## [What you should do]
Answer from the HP Envy x360 page:
(a) What battery capacity does the laptop come with?
(b) What has to be disabled in the UEFI before the installer can start?
(c) Installing which package makes the microphone, headphone jack and HDMI audio usable?

## [Passage shown]
⟨
HP Envy x360 15-fe0000
Hardware | PCI/USB ID | Working? |
---|---|---|
GPU | 8086:a7a1 |
Yes |
GPU (dedicated) | 10de:25ab |
Yes |
WiFi | 8086:51f1 |
Yes |
Bluetooth | 8087:0033 |
Yes |
Audio | 8086:51ca |
No: Internal speaker |
Sensors | 8086:51fc |
Yes |
The HP Envy x360 2-in-1 15-fe0000 was released in May 2023 and has an Intel® Core™ i5-1335U or an Intel® Core™ i7-1355U CPU with an integrated Intel® Iris® Xe GPU, and optionally a NVIDIA® GeForce RTX™ 3050 Laptop GPU, 8GB or 16GB of RAM and a 1080p display.
The laptop comes with a 55Wh battery.
Installation
This laptop has Secure Boot enabled by default. To start the installer you need to disable it in the UEFI. Then you can just boot the installer in UEFI mode and just install like a normal UEFI system. You can start using Secure Boot in Linux via Unified Extensible Firmware Interface/Secure Boot.
Audio
Audio does not work at all by default, but the microphone, headphone jack and HDMI audio can be used when installing sof-firmware. The internal speaker does not work without manual intervention.
Orientation sensor
See Tablet PC#Automatic rotation.
⟩
## [Extracted data]
⟨
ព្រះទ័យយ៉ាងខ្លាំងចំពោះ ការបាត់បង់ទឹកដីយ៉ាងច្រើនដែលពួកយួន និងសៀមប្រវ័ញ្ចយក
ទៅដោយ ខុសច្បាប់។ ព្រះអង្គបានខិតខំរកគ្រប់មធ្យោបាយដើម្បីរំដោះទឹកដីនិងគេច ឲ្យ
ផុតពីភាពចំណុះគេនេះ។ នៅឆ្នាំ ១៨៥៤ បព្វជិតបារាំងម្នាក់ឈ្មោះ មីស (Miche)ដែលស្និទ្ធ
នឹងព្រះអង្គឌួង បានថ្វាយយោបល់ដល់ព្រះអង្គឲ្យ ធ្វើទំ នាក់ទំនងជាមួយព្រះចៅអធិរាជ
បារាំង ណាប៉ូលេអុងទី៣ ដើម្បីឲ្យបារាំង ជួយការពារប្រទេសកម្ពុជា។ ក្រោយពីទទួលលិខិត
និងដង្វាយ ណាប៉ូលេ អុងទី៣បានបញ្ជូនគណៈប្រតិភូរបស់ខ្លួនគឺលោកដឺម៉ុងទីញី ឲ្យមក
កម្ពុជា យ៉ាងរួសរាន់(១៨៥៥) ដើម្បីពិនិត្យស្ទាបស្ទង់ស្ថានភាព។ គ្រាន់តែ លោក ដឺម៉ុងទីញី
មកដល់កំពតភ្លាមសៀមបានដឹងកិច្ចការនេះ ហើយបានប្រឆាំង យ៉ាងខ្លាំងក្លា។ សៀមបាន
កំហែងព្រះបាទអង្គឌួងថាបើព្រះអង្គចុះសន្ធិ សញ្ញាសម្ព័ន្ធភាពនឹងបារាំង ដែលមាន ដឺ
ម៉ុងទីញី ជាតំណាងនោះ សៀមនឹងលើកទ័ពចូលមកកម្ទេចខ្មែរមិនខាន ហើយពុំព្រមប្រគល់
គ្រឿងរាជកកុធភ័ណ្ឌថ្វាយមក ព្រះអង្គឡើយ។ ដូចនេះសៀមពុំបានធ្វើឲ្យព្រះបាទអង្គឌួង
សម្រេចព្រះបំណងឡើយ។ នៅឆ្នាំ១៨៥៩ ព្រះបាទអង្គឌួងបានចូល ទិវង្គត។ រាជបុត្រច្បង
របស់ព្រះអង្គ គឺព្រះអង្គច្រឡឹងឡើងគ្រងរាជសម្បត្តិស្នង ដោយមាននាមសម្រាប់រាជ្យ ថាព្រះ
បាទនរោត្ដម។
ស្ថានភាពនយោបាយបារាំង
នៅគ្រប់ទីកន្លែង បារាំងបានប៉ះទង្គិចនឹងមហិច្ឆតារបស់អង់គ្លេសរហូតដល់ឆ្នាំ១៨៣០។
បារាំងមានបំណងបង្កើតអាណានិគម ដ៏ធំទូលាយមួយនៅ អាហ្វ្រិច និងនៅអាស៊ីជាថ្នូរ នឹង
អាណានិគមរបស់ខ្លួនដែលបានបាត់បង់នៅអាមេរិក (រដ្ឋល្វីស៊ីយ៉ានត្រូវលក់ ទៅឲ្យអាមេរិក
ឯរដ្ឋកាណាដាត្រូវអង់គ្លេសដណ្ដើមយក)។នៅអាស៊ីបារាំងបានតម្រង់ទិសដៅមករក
⟩
## [Exercise solution]
(a) 55Wh
(b) Secure Boot
(c) sof-firmware